June 3, 2025Updated 10:15 a.m. ET
On one of the coldest mornings of the year, David K. Brawley stood on the roof of a new home for seniors he had helped create, his coat fluttering in the wind. He surveyed his domain.
He pointed to the left, toward the hazy outline of the Manhattan skyline, to the rows of rental apartments below that he had helped develop. He pointed to the right, toward Jamaica Bay, to the mall and the rowhouses, built on top of landfill and overgrown fields, whose construction he had championed.
Squint, and you could almost see it: his vision of 10,000 more apartments, in new buildings stretching into every undeveloped corner of a neighborhood once known as the murder capital of New York City.
Mr. Brawley, 56, is not a real estate developer. He is the pastor of one of Brooklyn’s most storied Black congregations, St. Paul Community Baptist Church in East New York.
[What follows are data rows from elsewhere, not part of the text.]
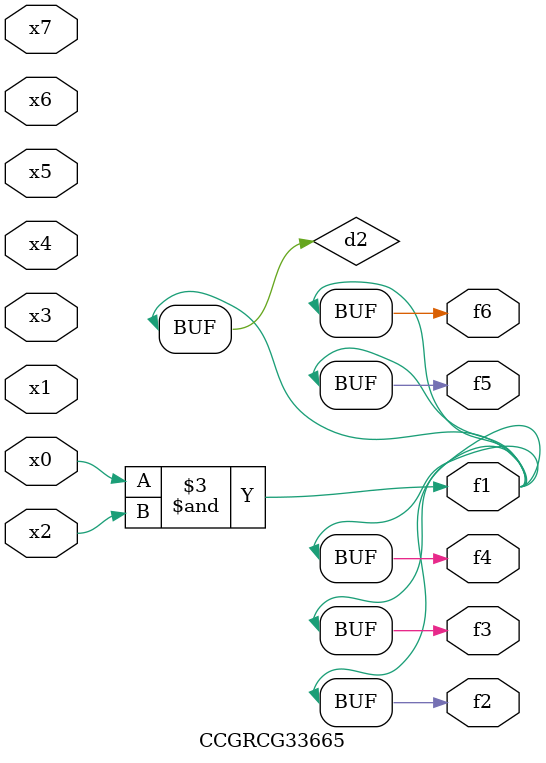
<source format=v>
module CCGRCG33665(
	input x0, x1, x2, x3, x4, x5, x6, x7,
	output f1, f2, f3, f4, f5, f6
);

	wire d1, d2;

	nor (d1, x3, x6);
	and (d2, x0, x2);
	assign f1 = d2;
	assign f2 = d2;
	assign f3 = d2;
	assign f4 = d2;
	assign f5 = d2;
	assign f6 = d2;
endmodule

</source>
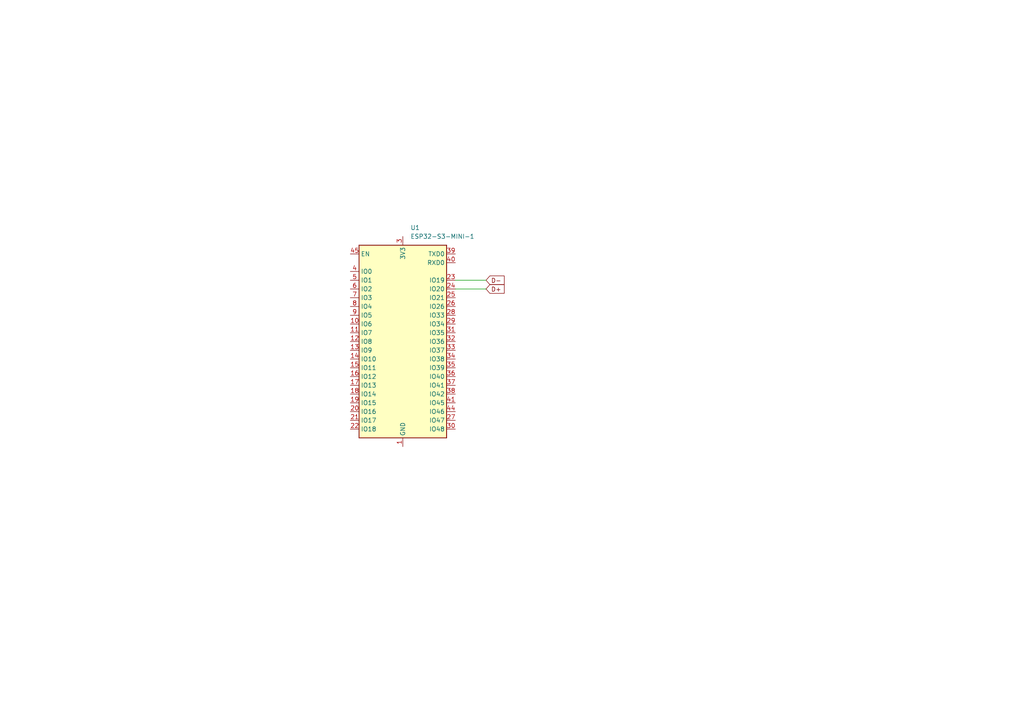
<source format=kicad_sch>
(kicad_sch
	(version 20231120)
	(generator "eeschema")
	(generator_version "8.0")
	(uuid "ff15383c-9eef-4938-9763-d9d425085fca")
	(paper "A4")
	
	(wire
		(pts
			(xy 140.97 81.28) (xy 132.08 81.28)
		)
		(stroke
			(width 0)
			(type default)
		)
		(uuid "1dccc6db-6fe4-429a-ad7b-986b97defc73")
	)
	(wire
		(pts
			(xy 132.08 83.82) (xy 140.97 83.82)
		)
		(stroke
			(width 0)
			(type default)
		)
		(uuid "7cdd7c85-eb44-4b0d-960e-934600a400dc")
	)
	(global_label "D+"
		(shape input)
		(at 140.97 83.82 0)
		(fields_autoplaced yes)
		(effects
			(font
				(size 1.27 1.27)
			)
			(justify left)
		)
		(uuid "8b37fe64-9992-4ae9-9577-2921cd85089a")
		(property "Intersheetrefs" "${INTERSHEET_REFS}"
			(at 146.7976 83.82 0)
			(effects
				(font
					(size 1.27 1.27)
				)
				(justify left)
				(hide yes)
			)
		)
	)
	(global_label "D-"
		(shape input)
		(at 140.97 81.28 0)
		(fields_autoplaced yes)
		(effects
			(font
				(size 1.27 1.27)
			)
			(justify left)
		)
		(uuid "8f1931bd-3a16-4ecc-9a6b-ee35591824d7")
		(property "Intersheetrefs" "${INTERSHEET_REFS}"
			(at 146.7976 81.28 0)
			(effects
				(font
					(size 1.27 1.27)
				)
				(justify left)
				(hide yes)
			)
		)
	)
	(symbol
		(lib_id "RF_Module:ESP32-S3-MINI-1")
		(at 116.84 99.06 0)
		(unit 1)
		(exclude_from_sim no)
		(in_bom yes)
		(on_board yes)
		(dnp no)
		(fields_autoplaced yes)
		(uuid "621967ef-7494-41c7-8839-22a2449a08af")
		(property "Reference" "U1"
			(at 119.0341 66.04 0)
			(effects
				(font
					(size 1.27 1.27)
				)
				(justify left)
			)
		)
		(property "Value" "ESP32-S3-MINI-1"
			(at 119.0341 68.58 0)
			(effects
				(font
					(size 1.27 1.27)
				)
				(justify left)
			)
		)
		(property "Footprint" "RF_Module:ESP32-S2-MINI-1"
			(at 132.08 128.27 0)
			(effects
				(font
					(size 1.27 1.27)
				)
				(hide yes)
			)
		)
		(property "Datasheet" "https://www.espressif.com/sites/default/files/documentation/esp32-s3-mini-1_mini-1u_datasheet_en.pdf"
			(at 116.84 58.42 0)
			(effects
				(font
					(size 1.27 1.27)
				)
				(hide yes)
			)
		)
		(property "Description" "RF Module, ESP32-S3 SoC, Wi-Fi 802.11b/g/n, Bluetooth, BLE, 32-bit, 3.3V, SMD, onboard antenna"
			(at 116.84 55.88 0)
			(effects
				(font
					(size 1.27 1.27)
				)
				(hide yes)
			)
		)
		(pin "53"
			(uuid "a4fce460-55be-4d0a-8e2d-5c844234c0da")
		)
		(pin "58"
			(uuid "0d323554-da07-43db-86aa-d97e0af2410e")
		)
		(pin "59"
			(uuid "4f881fbc-137b-46f0-b4a1-ff3d3df71523")
		)
		(pin "52"
			(uuid "0c4ed81e-3aa3-470b-a9fd-5edc31930eb5")
		)
		(pin "55"
			(uuid "531b968a-31f4-4512-9591-b4041f5f2faa")
		)
		(pin "56"
			(uuid "7232ba04-68d6-42ce-b053-09da0aef00b2")
		)
		(pin "51"
			(uuid "f39822f8-2f1c-4a63-9c8a-00d9a75643e0")
		)
		(pin "57"
			(uuid "4600f188-092b-4671-a856-3113232e296f")
		)
		(pin "54"
			(uuid "dfa71805-91be-4e8c-abd4-490f85b9163f")
		)
		(pin "50"
			(uuid "1812a7e3-759a-464b-add5-ed8790ee6f1f")
		)
		(pin "7"
			(uuid "686a01d5-74a0-4659-ae34-ed9653fb41d2")
		)
		(pin "9"
			(uuid "05f43d15-9165-4271-b880-19d767fb8c6a")
		)
		(pin "6"
			(uuid "95d362f0-46d7-4f2a-bd7b-c50d70fcecd8")
		)
		(pin "61"
			(uuid "84f2f1fb-5e33-43b9-bc90-5960a9342848")
		)
		(pin "64"
			(uuid "b95f434f-919b-424f-bcb9-b8862f89ffbd")
		)
		(pin "60"
			(uuid "b0fbefbb-635d-4f23-88cc-99f2debfbd08")
		)
		(pin "63"
			(uuid "45a5d886-0665-4ea3-a73a-661a3cac190d")
		)
		(pin "62"
			(uuid "0e850b20-8aa8-44a4-b0fc-380e7cc92885")
		)
		(pin "65"
			(uuid "6206268e-0156-467e-adb4-34637943e12a")
		)
		(pin "8"
			(uuid "01806872-d8cf-43e6-9ea2-f44532ffa16c")
		)
		(pin "39"
			(uuid "62b59bb6-0eb0-4bf0-b068-6a5dbc81154f")
		)
		(pin "17"
			(uuid "6cb48492-fecd-4bc1-b2e5-ac4cab41bf53")
		)
		(pin "38"
			(uuid "27ed41ba-a80b-47a9-9d4c-f5525e5e0ddb")
		)
		(pin "28"
			(uuid "f8bef0ca-0c07-41a3-8ddb-e8c73e00b5c9")
		)
		(pin "29"
			(uuid "d69bad7e-4ca0-40d4-a5b3-2f8e6bbdb721")
		)
		(pin "16"
			(uuid "1ada61f8-3b87-4955-87ab-bbf70f4e8aa1")
		)
		(pin "26"
			(uuid "5a168535-04eb-4be1-92a6-c8fc9809cc8e")
		)
		(pin "30"
			(uuid "11d93e15-75ff-4562-bac8-4542f9de5014")
		)
		(pin "14"
			(uuid "c665077d-45f1-4cfd-9ae3-a8811e48a7ee")
		)
		(pin "15"
			(uuid "1ed36924-934f-41b2-9e68-16b891bfc3b9")
		)
		(pin "4"
			(uuid "1be2ac5b-9bf6-45c5-99cb-a1298154ac90")
		)
		(pin "40"
			(uuid "d86f4abe-f9e3-4b7c-9299-b3c16ff83666")
		)
		(pin "12"
			(uuid "42c6487a-1377-4777-93f3-6041966eed7a")
		)
		(pin "20"
			(uuid "4a4160ab-c136-4b05-a50e-7cddf195419e")
		)
		(pin "21"
			(uuid "151cedea-15e9-455d-a3c4-763b28379018")
		)
		(pin "25"
			(uuid "20b1d588-b5cc-4a3d-bf99-cb48cf1d5379")
		)
		(pin "31"
			(uuid "2c335e2e-5015-45d4-a201-9080479a8cf4")
		)
		(pin "37"
			(uuid "5b765cb6-331c-48af-b90f-8733c77e54ab")
		)
		(pin "11"
			(uuid "6026cd6b-6257-48a2-911c-1173bb6888b7")
		)
		(pin "10"
			(uuid "1fae6893-6abf-4070-80fb-d205490abea9")
		)
		(pin "22"
			(uuid "9ddd86f4-1b28-4c0f-b586-1feb4605af53")
		)
		(pin "24"
			(uuid "5d5d61a7-1989-4c8d-a643-7a4e69836b7f")
		)
		(pin "32"
			(uuid "b10243ed-2909-425c-9c4d-d9537d9a371e")
		)
		(pin "18"
			(uuid "3fe34d06-3434-481a-876a-7b7cf138f285")
		)
		(pin "3"
			(uuid "3ff99544-9d22-4dee-bb76-12a6e676c5a5")
		)
		(pin "33"
			(uuid "37bef00c-736a-4857-81f3-ad9fefbc5568")
		)
		(pin "13"
			(uuid "2d564bc7-ef7f-47c5-b679-a1517a2076db")
		)
		(pin "49"
			(uuid "fd36402c-ef7c-446a-9262-2ec156361b6b")
		)
		(pin "2"
			(uuid "02dbd1a5-98b2-48ec-8dc1-8315517101b7")
		)
		(pin "41"
			(uuid "9af9383d-f243-4052-98cf-463f9c34eb8a")
		)
		(pin "42"
			(uuid "f6f5d2b1-ac60-4e85-b771-f28eb1d84a25")
		)
		(pin "43"
			(uuid "96bc85be-a9f3-4c6d-93fc-decd2b569799")
		)
		(pin "44"
			(uuid "d280cebb-1b8b-4b16-b3b7-72af3455f70a")
		)
		(pin "45"
			(uuid "90974b37-a89e-47e2-84af-b97e18effbce")
		)
		(pin "46"
			(uuid "077b64fa-9981-4552-8294-0892b60c91bf")
		)
		(pin "47"
			(uuid "7c19e28a-282c-417f-af10-3d831982b3d3")
		)
		(pin "1"
			(uuid "ce05e24c-972a-4857-b970-9aa9feaf03de")
		)
		(pin "35"
			(uuid "92ea237f-a4ef-4ecd-9e62-6f5153d01c01")
		)
		(pin "48"
			(uuid "0dbecfda-4db9-446a-926c-5ccf41e19b1a")
		)
		(pin "5"
			(uuid "49d2aeed-dc34-48f8-920b-716ffc5a032d")
		)
		(pin "19"
			(uuid "914b859a-1454-41ee-b145-ebaca29d4e5c")
		)
		(pin "27"
			(uuid "ff4c1f83-4e6d-47f9-8585-f5e234ded681")
		)
		(pin "34"
			(uuid "93fd8eaa-7984-4f26-8b80-dd0f5b27815b")
		)
		(pin "23"
			(uuid "c88e097b-e227-4501-b521-7ece4fc5ffd1")
		)
		(pin "36"
			(uuid "6589ec63-3d94-46d3-959b-40d87e1772e6")
		)
		(instances
			(project "esp"
				(path "/ea3677d7-dbcb-472e-8eac-3c37c28417b4/b2d01948-41a7-46d2-96e3-d2ae83494751"
					(reference "U1")
					(unit 1)
				)
			)
		)
	)
)

</source>
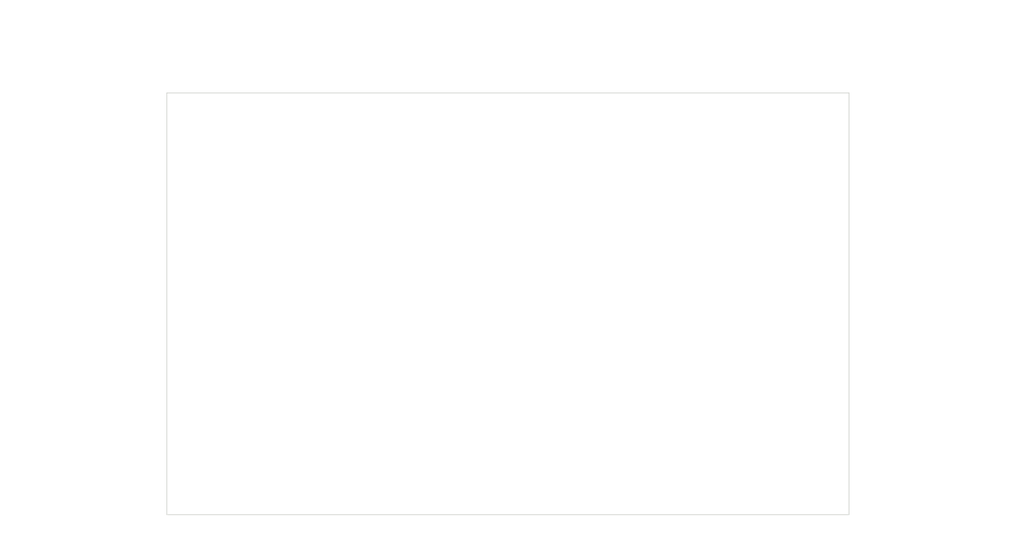
<source format=kicad_pcb>
(kicad_pcb (version 20171130) (host pcbnew "(5.1.4-0)")

  (general
    (thickness 1.6)
    (drawings 17)
    (tracks 0)
    (zones 0)
    (modules 0)
    (nets 1)
  )

  (page A4)
  (layers
    (0 F.Cu signal)
    (31 B.Cu signal)
    (32 B.Adhes user)
    (33 F.Adhes user)
    (34 B.Paste user)
    (35 F.Paste user)
    (36 B.SilkS user)
    (37 F.SilkS user)
    (38 B.Mask user)
    (39 F.Mask user)
    (40 Dwgs.User user)
    (41 Cmts.User user)
    (42 Eco1.User user)
    (43 Eco2.User user)
    (44 Edge.Cuts user)
    (45 Margin user)
    (46 B.CrtYd user)
    (47 F.CrtYd user)
    (48 B.Fab user)
    (49 F.Fab user)
  )

  (setup
    (last_trace_width 0.25)
    (trace_clearance 0.2)
    (zone_clearance 0.508)
    (zone_45_only no)
    (trace_min 0.2)
    (via_size 0.6)
    (via_drill 0.4)
    (via_min_size 0.4)
    (via_min_drill 0.3)
    (uvia_size 0.3)
    (uvia_drill 0.1)
    (uvias_allowed no)
    (uvia_min_size 0.2)
    (uvia_min_drill 0.1)
    (edge_width 0.1)
    (segment_width 0.2)
    (pcb_text_width 0.3)
    (pcb_text_size 1.5 1.5)
    (mod_edge_width 0.15)
    (mod_text_size 1 1)
    (mod_text_width 0.15)
    (pad_size 1.5 1.5)
    (pad_drill 0.6)
    (pad_to_mask_clearance 0)
    (aux_axis_origin 0 0)
    (visible_elements FFFFFF7F)
    (pcbplotparams
      (layerselection 0x00030_80000001)
      (usegerberextensions false)
      (usegerberattributes false)
      (usegerberadvancedattributes false)
      (creategerberjobfile false)
      (excludeedgelayer true)
      (linewidth 0.100000)
      (plotframeref false)
      (viasonmask false)
      (mode 1)
      (useauxorigin false)
      (hpglpennumber 1)
      (hpglpenspeed 20)
      (hpglpendiameter 15.000000)
      (psnegative false)
      (psa4output false)
      (plotreference true)
      (plotvalue true)
      (plotinvisibletext false)
      (padsonsilk false)
      (subtractmaskfromsilk false)
      (outputformat 1)
      (mirror false)
      (drillshape 1)
      (scaleselection 1)
      (outputdirectory ""))
  )

  (net 0 "")

  (net_class Default "This is the default net class."
    (clearance 0.2)
    (trace_width 0.25)
    (via_dia 0.6)
    (via_drill 0.4)
    (uvia_dia 0.3)
    (uvia_drill 0.1)
  )

  (dimension 55.99 (width 0.15) (layer Dwgs.User)
    (gr_text "55.990 mm" (at 180.89 88.225 90) (layer Dwgs.User)
      (effects (font (size 1 1) (thickness 0.15)))
    )
    (feature1 (pts (xy 157.63 60.23) (xy 180.176421 60.23)))
    (feature2 (pts (xy 157.63 116.22) (xy 180.176421 116.22)))
    (crossbar (pts (xy 179.59 116.22) (xy 179.59 60.23)))
    (arrow1a (pts (xy 179.59 60.23) (xy 180.176421 61.356504)))
    (arrow1b (pts (xy 179.59 60.23) (xy 179.003579 61.356504)))
    (arrow2a (pts (xy 179.59 116.22) (xy 180.176421 115.093496)))
    (arrow2b (pts (xy 179.59 116.22) (xy 179.003579 115.093496)))
  )
  (gr_line (start 68.47458 60.23624) (end 68.47458 116.21784) (layer Edge.Cuts) (width 0.1) (tstamp 5E7CCF61))
  (gr_line (start 159.02558 60.23624) (end 159.02558 116.21784) (layer Edge.Cuts) (width 0.1) (tstamp 5E7CCF1F))
  (gr_circle (center 74.990931 69.99746) (end 76.790931 69.99746) (layer Dwgs.User) (width 0.15) (tstamp 5E7CCC77))
  (gr_circle (center 74.990931 69.99746) (end 78.790931 69.19746) (layer Dwgs.User) (width 0.15) (tstamp 5E7CCC76))
  (gr_circle (center 74.990931 106.49746) (end 76.790931 106.49746) (layer Dwgs.User) (width 0.15) (tstamp 5E7CCC77))
  (gr_circle (center 74.990931 106.49746) (end 78.790931 105.69746) (layer Dwgs.User) (width 0.15) (tstamp 5E7CCC76))
  (gr_circle (center 152.490931 106.49746) (end 154.290931 106.49746) (layer Dwgs.User) (width 0.15) (tstamp 5E7CCC77))
  (gr_circle (center 152.490931 106.49746) (end 156.290931 105.69746) (layer Dwgs.User) (width 0.15) (tstamp 5E7CCC76))
  (gr_circle (center 152.5 70) (end 156.3 69.2) (layer Dwgs.User) (width 0.15))
  (gr_circle (center 152.5 70) (end 154.3 70) (layer Dwgs.User) (width 0.15))
  (dimension 36.498953 (width 0.15) (layer Dwgs.User)
    (gr_text "36.500 mm" (at 175.1 88.249476 270) (layer Dwgs.User)
      (effects (font (size 1 1) (thickness 0.15)))
    )
    (feature1 (pts (xy 152.5 106.498953) (xy 174.386421 106.498953)))
    (feature2 (pts (xy 152.5 70) (xy 174.386421 70)))
    (crossbar (pts (xy 173.8 70) (xy 173.8 106.498953)))
    (arrow1a (pts (xy 173.8 106.498953) (xy 173.213579 105.372449)))
    (arrow1b (pts (xy 173.8 106.498953) (xy 174.386421 105.372449)))
    (arrow2a (pts (xy 173.8 70) (xy 173.213579 71.126504)))
    (arrow2b (pts (xy 173.8 70) (xy 174.386421 71.126504)))
  )
  (dimension 36.5 (width 0.15) (layer Dwgs.User)
    (gr_text "36.500 mm" (at 50 88.25 270) (layer Dwgs.User)
      (effects (font (size 1 1) (thickness 0.15)))
    )
    (feature1 (pts (xy 75 106.5) (xy 50.713579 106.5)))
    (feature2 (pts (xy 75 70) (xy 50.713579 70)))
    (crossbar (pts (xy 51.3 70) (xy 51.3 106.5)))
    (arrow1a (pts (xy 51.3 106.5) (xy 50.713579 105.373496)))
    (arrow1b (pts (xy 51.3 106.5) (xy 51.886421 105.373496)))
    (arrow2a (pts (xy 51.3 70) (xy 50.713579 71.126504)))
    (arrow2b (pts (xy 51.3 70) (xy 51.886421 71.126504)))
  )
  (dimension 77.5 (width 0.15) (layer Dwgs.User)
    (gr_text "77.500 mm" (at 113.75 48.6) (layer Dwgs.User)
      (effects (font (size 1 1) (thickness 0.15)))
    )
    (feature1 (pts (xy 152.5 70) (xy 152.5 49.313579)))
    (feature2 (pts (xy 75 70) (xy 75 49.313579)))
    (crossbar (pts (xy 75 49.9) (xy 152.5 49.9)))
    (arrow1a (pts (xy 152.5 49.9) (xy 151.373496 50.486421)))
    (arrow1b (pts (xy 152.5 49.9) (xy 151.373496 49.313579)))
    (arrow2a (pts (xy 75 49.9) (xy 76.126504 50.486421)))
    (arrow2b (pts (xy 75 49.9) (xy 76.126504 49.313579)))
  )
  (gr_line (start 68.47458 60.23624) (end 159.02558 60.23624) (layer Edge.Cuts) (width 0.1) (tstamp 5E7B9357))
  (gr_line (start 68.49998 116.21784) (end 159.00018 116.21784) (layer Edge.Cuts) (width 0.1))
  (dimension 90.5002 (width 0.15) (layer Dwgs.User)
    (gr_text "90.500 mm" (at 113.75008 122.72484) (layer Dwgs.User)
      (effects (font (size 1 1) (thickness 0.15)))
    )
    (feature1 (pts (xy 159.00018 114.56684) (xy 159.00018 122.011261)))
    (feature2 (pts (xy 68.49998 114.56684) (xy 68.49998 122.011261)))
    (crossbar (pts (xy 68.49998 121.42484) (xy 159.00018 121.42484)))
    (arrow1a (pts (xy 159.00018 121.42484) (xy 157.873676 122.011261)))
    (arrow1b (pts (xy 159.00018 121.42484) (xy 157.873676 120.838419)))
    (arrow2a (pts (xy 68.49998 121.42484) (xy 69.626484 122.011261)))
    (arrow2b (pts (xy 68.49998 121.42484) (xy 69.626484 120.838419)))
  )

)

</source>
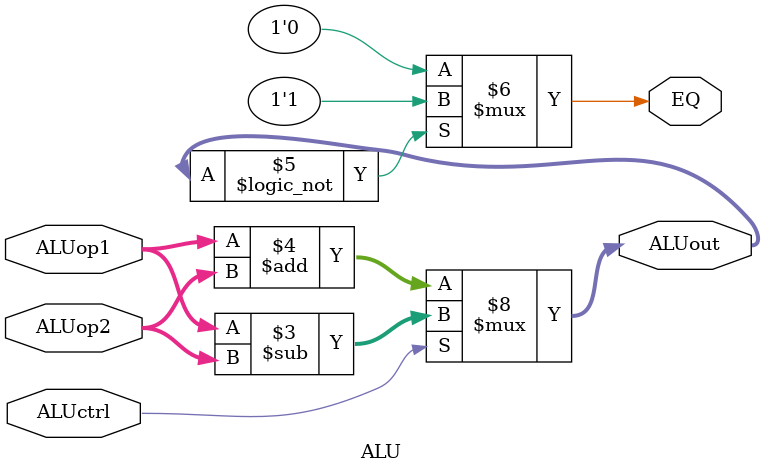
<source format=sv>
module ALU (
    input logic [31:0]   ALUop1,
    input logic [31:0]    ALUop2,
    input logic     ALUctrl,
    output logic    EQ,
    output logic  [31:0]  ALUout
);

always_comb begin
	if (ALUctrl == 1'b1)
		ALUout = ALUop1 - ALUop2;
	else
		ALUout = ALUop1 + ALUop2; // add if aluctrl is 0
	EQ = (ALUout == 32'b0) ? 1'b1 : 1'b0;
end
endmodule

</source>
But at a moment when Black families are leaving the city in droves, there’s no way to lead a church like his without having a keen — in his case almost obsessive — interest in building more affordable housing.
It’s the only way he can keep his flock intact.
This corner of Brooklyn, at the edge of one of the most expensive cities on the planet, has long been an epicenter of New York’s Black civil servant class, the people who drive buses, administer food stamps, work with children with disabilities.